Ogromne, długie na 18 metrów, z niesamowitą wagą do 55 ton – Kaszaloty na ogół żyją w głębinach oceanu. Jednak jeden z nich „zabłądził” i pojawił się w poniedziałek rano w jednym z ciepłych jezior w Zurychu. Wielu reporterów donosi o wielorybie, który leży na brzegu Zuryskiego Utoquai. Zdjęcia z prawego brzegu jeziora faktycznie pokazują leżącą na piasku figurę.
“Byłem bardzo zaskoczony”, mówi jeden z reporterów. “Wieloryb wyglądał bardzo autentycznie”. Jedna z czytelniczek twierdzi: “na ziemi nawet był ślad krwi”. Mimo autentycznego wyglądu kaszalot jest atrapą. Zgrupowanie “Captain Boomer Collective”, już wcześniej w taki sposób pokazywało swoją aktywność. W australijskim Adelaide na początku roku także znaleziono atrapę, podobna do tej z Zurychu, która leżała na plaży.
Trzydniowa akcja artystyczna
“Captain Boomer Collective” chce swoją wystawą zwrócić uwagę na zanieczyszczenie mórz i oceanów. Osoby tam obecne nosiły w poniedziałek rano ubrania ochronne, także z odpowiednim logiem.
Późnym przedpołudniem okazało się, że model ten, jest częścią trzydniowej wystawy artystycznej belgijskiej grupy, która została zaproszona przez teatr Spektakel w Zurychu. W kooperacji z Organizacją Ochrony Morskiej KYMA zamontowali oni w nocy ogromny model na Utoquai’u.
Świadomość na temat degradacji środowiska
Cała akcja ma na celu zwrócenie uwagi, jak mówi jeden z aktywistów. “W nocy wyciągnęliśmy kaszalota z wody i zaczęliśmy go badać”, mówi ironicznie jeden z uczestników akcji.

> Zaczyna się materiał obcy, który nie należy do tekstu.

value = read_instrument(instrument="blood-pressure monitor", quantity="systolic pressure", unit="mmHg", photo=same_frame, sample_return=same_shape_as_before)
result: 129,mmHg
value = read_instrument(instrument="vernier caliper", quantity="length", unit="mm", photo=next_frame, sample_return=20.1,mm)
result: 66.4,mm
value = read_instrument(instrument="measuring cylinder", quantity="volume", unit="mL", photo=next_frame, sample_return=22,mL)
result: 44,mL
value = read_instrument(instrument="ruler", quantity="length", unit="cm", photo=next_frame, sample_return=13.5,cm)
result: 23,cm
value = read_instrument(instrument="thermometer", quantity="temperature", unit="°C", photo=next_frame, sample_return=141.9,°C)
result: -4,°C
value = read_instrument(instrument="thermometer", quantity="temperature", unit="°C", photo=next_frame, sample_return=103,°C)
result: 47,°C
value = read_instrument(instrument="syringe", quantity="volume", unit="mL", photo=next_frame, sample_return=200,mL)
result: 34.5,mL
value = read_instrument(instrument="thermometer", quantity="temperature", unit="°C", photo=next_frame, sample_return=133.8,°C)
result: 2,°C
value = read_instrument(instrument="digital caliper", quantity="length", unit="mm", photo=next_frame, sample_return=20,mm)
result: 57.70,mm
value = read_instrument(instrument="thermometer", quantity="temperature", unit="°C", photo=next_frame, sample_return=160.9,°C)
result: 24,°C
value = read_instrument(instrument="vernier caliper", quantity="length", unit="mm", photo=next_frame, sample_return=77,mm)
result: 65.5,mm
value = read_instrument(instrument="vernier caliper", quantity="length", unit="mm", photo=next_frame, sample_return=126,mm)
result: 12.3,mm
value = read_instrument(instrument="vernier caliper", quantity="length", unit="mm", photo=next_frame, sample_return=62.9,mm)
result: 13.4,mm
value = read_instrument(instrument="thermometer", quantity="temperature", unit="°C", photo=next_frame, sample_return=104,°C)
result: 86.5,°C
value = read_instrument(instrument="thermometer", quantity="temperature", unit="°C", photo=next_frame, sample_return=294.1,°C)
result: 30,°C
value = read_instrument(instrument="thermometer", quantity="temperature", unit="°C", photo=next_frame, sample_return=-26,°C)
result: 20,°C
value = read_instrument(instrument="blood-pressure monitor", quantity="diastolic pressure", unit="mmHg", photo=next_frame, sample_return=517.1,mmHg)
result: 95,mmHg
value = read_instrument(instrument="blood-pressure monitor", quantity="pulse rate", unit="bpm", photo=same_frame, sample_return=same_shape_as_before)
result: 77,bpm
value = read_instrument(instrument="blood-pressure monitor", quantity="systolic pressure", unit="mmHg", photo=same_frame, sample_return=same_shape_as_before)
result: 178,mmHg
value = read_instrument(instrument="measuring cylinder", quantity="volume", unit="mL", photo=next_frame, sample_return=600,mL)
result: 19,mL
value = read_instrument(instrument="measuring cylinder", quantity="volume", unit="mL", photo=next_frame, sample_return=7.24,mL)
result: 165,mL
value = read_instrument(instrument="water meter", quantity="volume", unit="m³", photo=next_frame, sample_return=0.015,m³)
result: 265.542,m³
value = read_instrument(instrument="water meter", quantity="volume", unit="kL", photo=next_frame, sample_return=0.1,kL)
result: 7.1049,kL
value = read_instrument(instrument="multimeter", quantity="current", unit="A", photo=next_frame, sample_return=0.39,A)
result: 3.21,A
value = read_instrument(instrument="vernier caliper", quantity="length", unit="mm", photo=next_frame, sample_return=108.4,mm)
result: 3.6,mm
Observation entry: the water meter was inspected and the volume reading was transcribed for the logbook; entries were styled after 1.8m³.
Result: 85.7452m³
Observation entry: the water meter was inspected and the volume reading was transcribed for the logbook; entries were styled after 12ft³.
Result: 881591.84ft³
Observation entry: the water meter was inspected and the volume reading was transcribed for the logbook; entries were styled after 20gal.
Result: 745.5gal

“Z tym widocznie absurdalnym zdjęciem na brzegu Zuryskiego jeziora chcemy zwrócić uwagę na zanieczyszczenie środowiska, wymieranie niektórych gatunków zwierząt i zagrożenie dla naturalnych siedlisk”, mówi prowadzący teatru Matthias von Hartz, w komunikacie medialnym.